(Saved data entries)
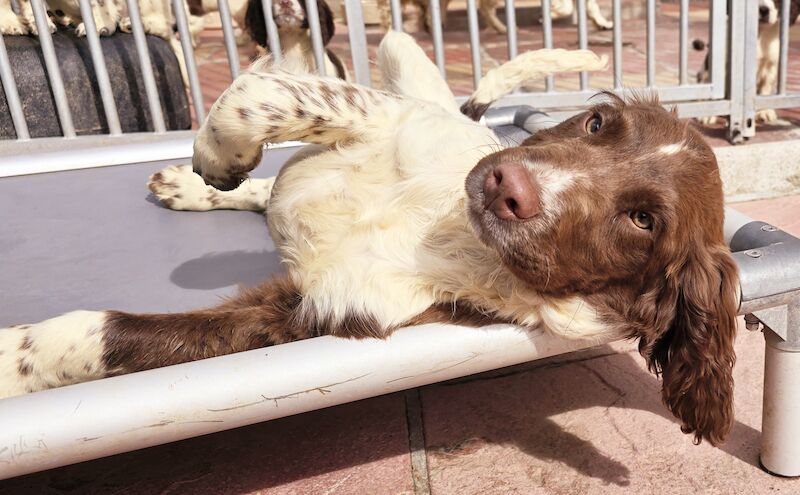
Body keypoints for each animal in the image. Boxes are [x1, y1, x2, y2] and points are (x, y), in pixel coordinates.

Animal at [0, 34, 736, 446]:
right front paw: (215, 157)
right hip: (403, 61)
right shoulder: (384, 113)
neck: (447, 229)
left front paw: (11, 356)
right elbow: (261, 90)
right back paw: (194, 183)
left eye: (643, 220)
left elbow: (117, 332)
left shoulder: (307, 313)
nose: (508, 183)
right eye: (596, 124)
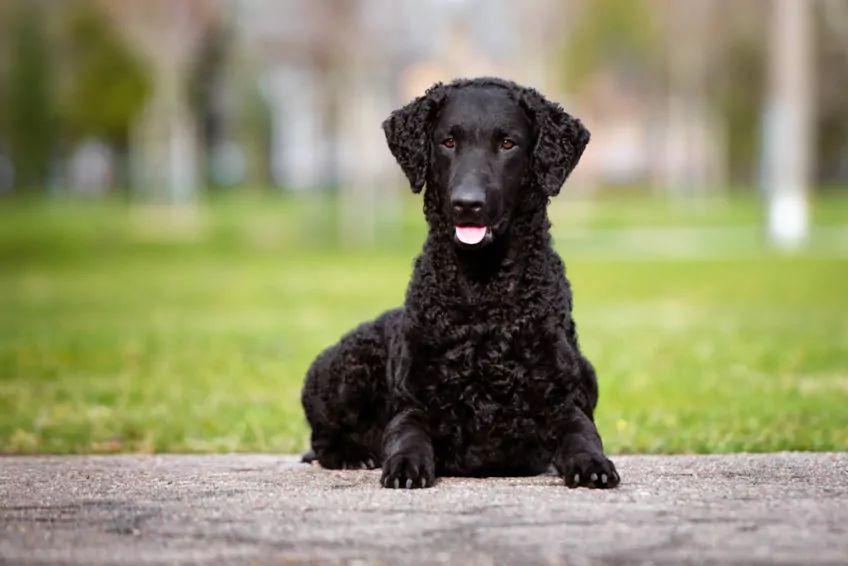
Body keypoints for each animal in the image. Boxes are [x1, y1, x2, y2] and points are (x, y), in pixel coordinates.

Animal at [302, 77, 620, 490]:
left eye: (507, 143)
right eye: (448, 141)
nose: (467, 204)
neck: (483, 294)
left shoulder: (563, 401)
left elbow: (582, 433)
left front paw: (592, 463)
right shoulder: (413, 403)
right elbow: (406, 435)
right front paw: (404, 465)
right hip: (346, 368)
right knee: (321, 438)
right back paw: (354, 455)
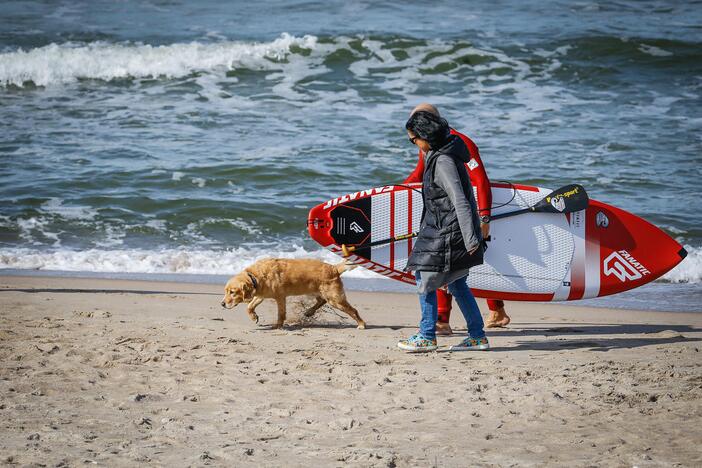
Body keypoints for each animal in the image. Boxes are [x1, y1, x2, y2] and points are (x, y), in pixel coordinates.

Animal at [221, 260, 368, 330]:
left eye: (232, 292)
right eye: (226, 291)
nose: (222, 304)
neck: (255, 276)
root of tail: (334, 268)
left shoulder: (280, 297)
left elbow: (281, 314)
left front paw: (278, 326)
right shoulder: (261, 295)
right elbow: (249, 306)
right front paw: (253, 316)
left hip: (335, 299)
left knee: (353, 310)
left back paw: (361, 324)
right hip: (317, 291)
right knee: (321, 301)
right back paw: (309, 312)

_About this task:_
Copy out each line of the entries where the word "front" is found.

_Task response:_
right front paw: (215, 157)
left front paw: (11, 356)
left front paw: (592, 463)
right front paw: (404, 465)
left front paw: (278, 326)
right front paw: (253, 316)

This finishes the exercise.